The bottom line is everyone is responsible for protecting their own "assets", whatever they may be.  :D


what are you even talking about?! i've been living here in VN for nearly 3 years and totally disagree with you. What do you mean by us foreigners lying to these vietnamese local girls about getting what "we" want? If a foreigner is here short-time and a vietnamese girl is willing to go out with you, MOST of the time she already KNOWS she better get something out of it such as money. Theres also the coffee shop girls/nightclub girls who will "pretend" that they like you but all they want is your money, a red attila motorbike, or an IPHONE5S. This type of shit happens all the time, and also happens to most of my friends here in Vietnam. But there are also a lot of well-educated vietnamese girls here in vietnam to meet!! I also do respect some poor Vietnamese girls here, they work a full-time job and barely make anything!!

pathixon48

i see you are new to the blog.. I'm so glad you are with us looking forward to reading your views..

chinhngo

why have to be ashamed ? Who do the wrong things, that need to take their responsibility, if you do nothing wrong so you need to proud of your self. Dont think that all foreigners are rich. I saw and know many poor men from oversea who come to Vietnam to live with their small amount that they could not live in their own country, they even ask for help from Vietnamese people.
I am very proud of myself because i am a Vietnamese girl.

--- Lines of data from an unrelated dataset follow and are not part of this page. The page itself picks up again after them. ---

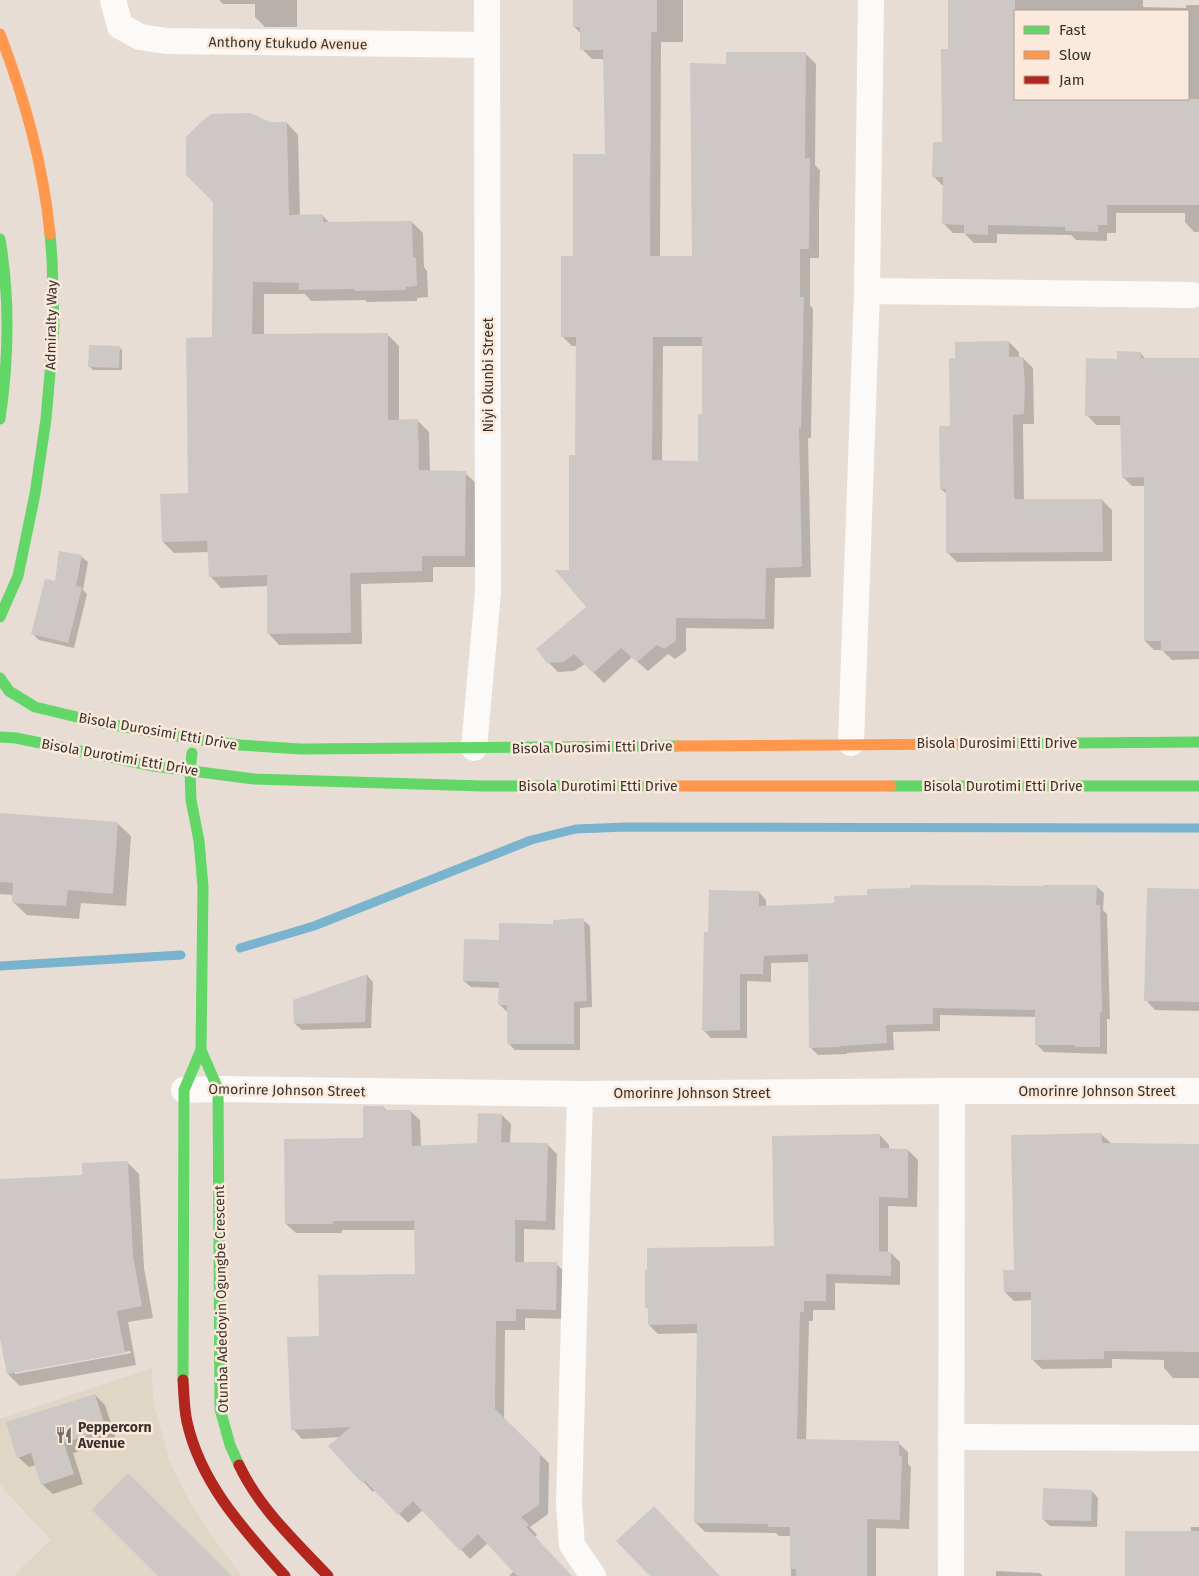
<svg xmlns="http://www.w3.org/2000/svg" width="1199" height="1576" font-family="'Fira Sans',sans-serif">
  <rect width="100%" height="100%" fill="#e7ddd5"/>
  <path fill="#dfd6c6" d="M152 1368 153 1400 169 1460 187 1497 211 1535 242 1576H17L15 1574 51 1540 0 1485V1419Z"/>
  <g fill="#0003" fill-rule="evenodd">
    <path d="M219 0H297V27H265L255 17V4H223Z"/>
    <path d="M574 0H683V42H661L660 258H693L727 65 806 54 816 64 815 165 820 170 819 210V258H810V305L813 309 811 438H808L811 577 775 578 774 629 686 628V651L675 659 668 654 648 671 632 657 604 683 585 664 574 671 558 672 548 662 587 607 570 571 576 456 577 346H572L562 336 574 258 606 155 605 59H592L582 49V34L574 27ZM663 346H704L703 415 700 463 662 462Z"/>
    <path d="M950 0H1143V7L1186 8V5H1199V232H1194L1185 222V213H1116V233H1107V241L1076 240 1071 235 997 234V243H974L964 233H953L944 224V185H942L933 176 943 144 950 50ZM1015 11H1188V99H1015Z"/>
    <path d="M287 123 298 135 300 216H323L330 223 412 222 423 233 424 267 427 271 428 297 417 298V301L367 302 365 300 311 301 305 294H264V335L387 334 399 346V421L417 420 429 432 430 472 465 473 477 484 476 567H433V582L361 584 362 644 279 645 268 633V586L221 588 210 576 209 552 174 553 163 542 190 495 213 338 269 124Z"/>
    <path d="M1009 342 1019 352V358H1023L1033 368 1034 424H1023L1024 501 1102 500 1112 510V561L957 562 947 552V494L941 489 952 427 956 359Z"/>
    <path d="M119 347 122 350V370H93L90 367Z"/>
    <path d="M1140 353 1147 360H1199V659L1172 660 1162 650H1154L1145 641V486H1132L1123 477 1122 425H1096L1087 415 1118 360Z"/>
    <path d="M81 556 88 562 83 590 87 594 74 648 39 640 33 634 56 582Z"/>
    <path d="M0 815 117 823 131 836 126 906 81 903 79 919 27 915 13 902 14 895 0 894Z"/>
    <path d="M1096 886 1104 893 1103 910 1107 914 1110 1019H1107V1054L1044 1052 1036 1044V1017L940 1015V1031L893 1032 894 1050 847 1053V1054L818 1055 810 1047V962L771 963V982L747 981V1038H711L703 1030 709 934 759 892 766 900V907L836 904 1045 887Z"/>
    <path d="M1199 890V1011L1155 1010 1146 1000Z"/>
    <path d="M583 920 590 926 592 1007 580 1008V1050H515L509 1044V1011H506L500 1005V988L471 987 464 981 500 942 555 925Z"/>
    <path d="M367 975 373 982 371 1028 302 1030 295 1024Z"/>
    <path d="M384 1108 388 1112 410 1111 420 1120 421 1146 478 1144 502 1115 511 1124 510 1144 548 1145 557 1154 555 1230 524 1229V1264H556L566 1273 565 1319 525 1318V1330H505L504 1420 549 1463 548 1514 530 1527 537 1535 535 1537 571 1576H509L514 1571 488 1543 470 1559 423 1510 408 1523 375 1489 373 1492 330 1446 342 1437 302 1439 293 1429 320 1337 416 1276 415 1230H342V1233H296L286 1224 364 1139Z"/>
    <path d="M1101 1134 1111 1143 1199 1146V1378H1173L1164 1368V1360L1112 1359V1368L1042 1369 1033 1360 1032 1300 1014 1301 1005 1292 1016 1271Z"/>
    <path d="M880 1135 889 1145V1150H908L918 1160 917 1207 888 1206V1253H891L900 1262V1285L835 1283V1310H813V1321H809L806 1441 898 1443 908 1452V1464L911 1467 909 1529 876 1528V1576H791V1536H779L776 1533 705 1532 695 1522 698 1333 658 1334 649 1325V1310L647 1308 775 1248Z"/>
    <path d="M127 1162 139 1174 144 1268 153 1318 128 1322 136 1365 20 1386 8 1374 0 1322V1180L83 1176ZM130 1351 131 1353 15 1374V1372Z"/>
    <path d="M95 1395 105 1405 116 1439 73 1453 83 1484 53 1494 42 1484 36 1465 29 1467 18 1457Z"/>
    <path d="M1092 1491 1098 1498 1097 1527 1050 1526 1043 1519Z"/>
    <path d="M1191 1527H1199V1576H1126L1191 1532Z"/>
    <path d="M996 1571 1040 1573 1043 1576H996Z"/>
  </g>
  <g fill="none" stroke-linecap="round" stroke-linejoin="round">
    <g stroke="#7ab3cd" stroke-width="9">
      <path d="M240 948 314 926 531 840 576 829 626 827 1199 828"/>
      <path d="M0 966 181 955"/>
    </g>
  </g>
  <g fill="#cdc7c6" fill-rule="evenodd">
    <path d="M573 0H657V32H651L650 256H692L690 63 726 64V52H806L805 158H810L809 249H800V297H804L801 428H799L802 567 766 568 765 619 676 618V641L664 649 657 645 637 662 621 648 593 673 574 654 564 662 547 663 536 649 586 607 555 570H569V455H575L576 337H561V256H573V154H605L603 50H580V27H573ZM653 337H702V414H698V461L652 460Z"/>
    <path d="M948 0H1015V99H1199V205H1107V225H1098V232L1065 231V227L988 225V235L964 234V225L942 224 943 177H932L933 142H942L941 49H948Z"/>
    <path d="M250 113 270 122H287L289 215 323 214V222L412 221 413 258H416L417 286 406 287V290L355 291 354 289 299 290V283L253 282 252 334 388 333V420L418 419 419 470 466 471 465 556H422V571L350 573 351 633 267 634V575L209 577 207 541 162 542 160 494 188 493 186 338 212 337 213 202 186 175V137L200 123 211 114Z"/>
    <path d="M1009 341V357H1023L1025 386 1024 414 1013 415 1014 499H1102L1103 552 946 553V489H940L939 426H950L949 358H955V342Z"/>
    <path d="M89 345 120 346 119 368 88 367Z"/>
    <path d="M1117 351 1141 352V358H1199V651H1161V641H1144V477L1122 478 1120 416H1085L1086 358 1117 359Z"/>
    <path d="M59 551 82 555 76 586 82 587 68 643 31 634 45 579 55 581Z"/>
    <path d="M0 813 118 822 113 894 68 890 66 906 12 903 13 883 0 882Z"/>
    <path d="M910 885 1044 886V885H1097L1096 905H1100L1102 1012H1100V1047H1075V1045H1035V1010L933 1008V1024L886 1025 887 1043 840 1046V1047L809 1048 808 954 764 956 763 974H740V1030L702 1031 704 932H708L709 890 759 891V906L834 903V896L867 895V889L910 888Z"/>
    <path d="M1147 888 1199 889V1002L1144 1001Z"/>
    <path d="M584 918 587 1001 574 1002V1044H507V1005H498L499 982 463 981 464 939 499 940V923L553 924V920Z"/>
    <path d="M367 974 365 1022 294 1024 293 1000Z"/>
    <path d="M363 1106H384V1110H411L412 1146 477 1143 478 1113 502 1114 501 1142 548 1143 546 1221 515 1220V1262H557L556 1310 516 1309V1321H496L495 1409 540 1453 539 1505 521 1517 529 1525 526 1527 572 1576H517L478 1534 460 1551 413 1501 398 1515 365 1481 362 1483 328 1446 351 1427 291 1430 287 1337 319 1336 318 1275 415 1274 414 1221H333V1224H285L284 1139 363 1138Z"/>
    <path d="M1102 1133V1143L1199 1144V1352L1104 1351V1359L1031 1360V1292H1004L1003 1270H1014L1011 1135Z"/>
    <path d="M880 1134V1148L908 1149V1198L879 1197V1251L891 1252V1276L826 1274V1301H804V1312H800L797 1439 899 1441V1456H902L900 1520 867 1519V1576H796V1569H790V1527H768V1524L694 1523 697 1324 648 1325V1308H645V1270H647V1248L774 1246 772 1136Z"/>
    <path d="M128 1161 133 1255 142 1306 117 1311 125 1353 7 1374 0 1339V1179L82 1175V1163Z"/>
    <path d="M95 1394 106 1429 64 1443 74 1474 41 1485 31 1453 17 1458 6 1422Z"/>
    <path d="M128 1473 232 1576H158L92 1510Z"/>
    <path d="M1043 1488 1092 1490 1091 1521 1042 1520Z"/>
    <path d="M654 1506 720 1576H650L616 1541Z"/>
    <rect x="1125" y="1531" width="74" height="45"/>
  </g>
  <g fill="none" stroke-linecap="round" stroke-linejoin="round">
    <g stroke="#fbfaf9" stroke-width="26">
      <path d="M113 0 120 26 140 37 166 41 487 45"/>
      <path d="M867 291 1192 295"/>
      <path d="M851 743 867 291 871 0"/>
      <path d="M474 748 488 592 487 0"/>
      <path d="M184 1090 218 1089 580 1094 952 1091H1199"/>
      <path d="M580 1094 569 1504 572 1545 593 1576"/>
      <path d="M951 1437 1199 1438"/>
      <path d="M951 1576 952 1091"/>
    </g>
    <g stroke="#63d668" stroke-width="11">
      <path d="M0 239C10 299 9 358 0 419"/>
      <path d="M0 617 18 576 35 494 46 419 54 326 52 259 50 234"/>
      <path d="M0 678 9 691 35 707 102 723 194 739 240 745 301 749 678 746"/>
      <path d="M0 737 16 738 153 766 254 779 482 786H667"/>
      <path d="M968 744 1199 742"/>
      <path d="M891 786H1199"/>
      <path d="M201 1050 218 1089 220 1409 230 1445 239 1465"/>
      <path d="M183 1380 184 1090 201 1050 203 887 199 841 191 800 190 771 192 753"/>
    </g>
    <g stroke="#ff974d" stroke-width="11">
      <path d="M0 34C25 100 43 163 50 234"/>
      <path d="M678 746 968 744"/>
      <path d="M667 786H891"/>
    </g>
    <g stroke="#b3261e" stroke-width="11">
      <path d="M183 1380C184 1394 184 1409 187 1422 201 1484 244 1530 285 1576"/>
      <path d="M239 1465C259 1508 296 1542 328 1576"/>
    </g>
  </g>
  <defs>
    <g id="restaurant-bare" transform="scale(1.35)"><path d="M-5-6h1v4h1v-4h1v4h1v-4h1v5L-1.5 .5V6h-2V.5L-5-1ZM5-6V6H3V1.5H1.5Q1.5-4 5-6Z" fill="#756e67" stroke="#fbe9db" stroke-width="2.5" paint-order="stroke"/></g>
  </defs>
  <g fill-rule="evenodd">
    <use href="#restaurant-bare" x="64" y="1435"/>
  </g>
  <g text-anchor="middle" stroke-width="5" stroke-linejoin="round" paint-order="stroke">
    <g font-size="14" fill="#38322c" stroke="#fbe9db">
      <text transform="translate(288 43) rotate(1)" y="5">Anthony Etukudo Avenue</text>
      <text transform="translate(51 325) rotate(-89)" y="5">Admiralty Way</text>
      <text transform="translate(488 375) rotate(-90)" y="5">Niyi Okunbi Street</text>
      <text transform="translate(158 731) rotate(10)" y="5">Bisola Durosimi Etti Drive</text>
      <text x="997" y="748">Bisola Durosimi Etti Drive</text>
      <text transform="translate(592 747) rotate(-1)" y="5">Bisola Durosimi Etti Drive</text>
      <text transform="translate(120 757) rotate(10)" y="5">Bisola Durotimi Etti Drive</text>
      <text x="598" y="791">Bisola Durotimi Etti Drive</text>
      <text x="1003" y="791">Bisola Durotimi Etti Drive</text>
      <text transform="translate(287 1090) rotate(1)" y="5">Omorinre Johnson Street</text>
      <text x="1097" y="1096">Omorinre Johnson Street</text>
      <text x="692" y="1098">Omorinre Johnson Street</text>
      <text transform="translate(221 1299) rotate(-91)" y="5">Otunba Adedoyin Ogungbe Crescent</text>
    </g>
    <g font-size="14" font-weight="bold" fill="#38322c" stroke="#fbe9db" text-anchor="start">
      <text x="78" y="1432">Peppercorn<tspan x="78" dy="16">Avenue</tspan></text>
    </g>
  </g>
  <rect x="1014" y="10" width="175" height="90" fill="#fbe9db" stroke="#ada095"/>
  <rect x="1024" y="26" width="25" height="8" fill="#63d668" stroke="#ada095"/>
  <text x="1059" y="35" font-size="15" fill="#38322c">Fast</text>
  <rect x="1024" y="51" width="25" height="8" fill="#ff974d" stroke="#ada095"/>
  <text x="1059" y="60" font-size="15" fill="#38322c">Slow</text>
  <rect x="1024" y="76" width="25" height="8" fill="#b3261e" stroke="#ada095"/>
  <text x="1059" y="85" font-size="15" fill="#38322c">Jam</text>
</svg>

Normally, the poor people are get very high respect themselves. So i dont agree with you that dont get married to the poor girl.
"They are too poor and need money to help family"
I think the marriage have to base in love, not base in money so if fall in love with a poor lady, is it wrong? I think maybe you are lucky that you were born in a rich family so you dont understand the poor people, normally the people who full of their stomach, they never understand how the hungry is. So i think you never poor so you never understand the poor people.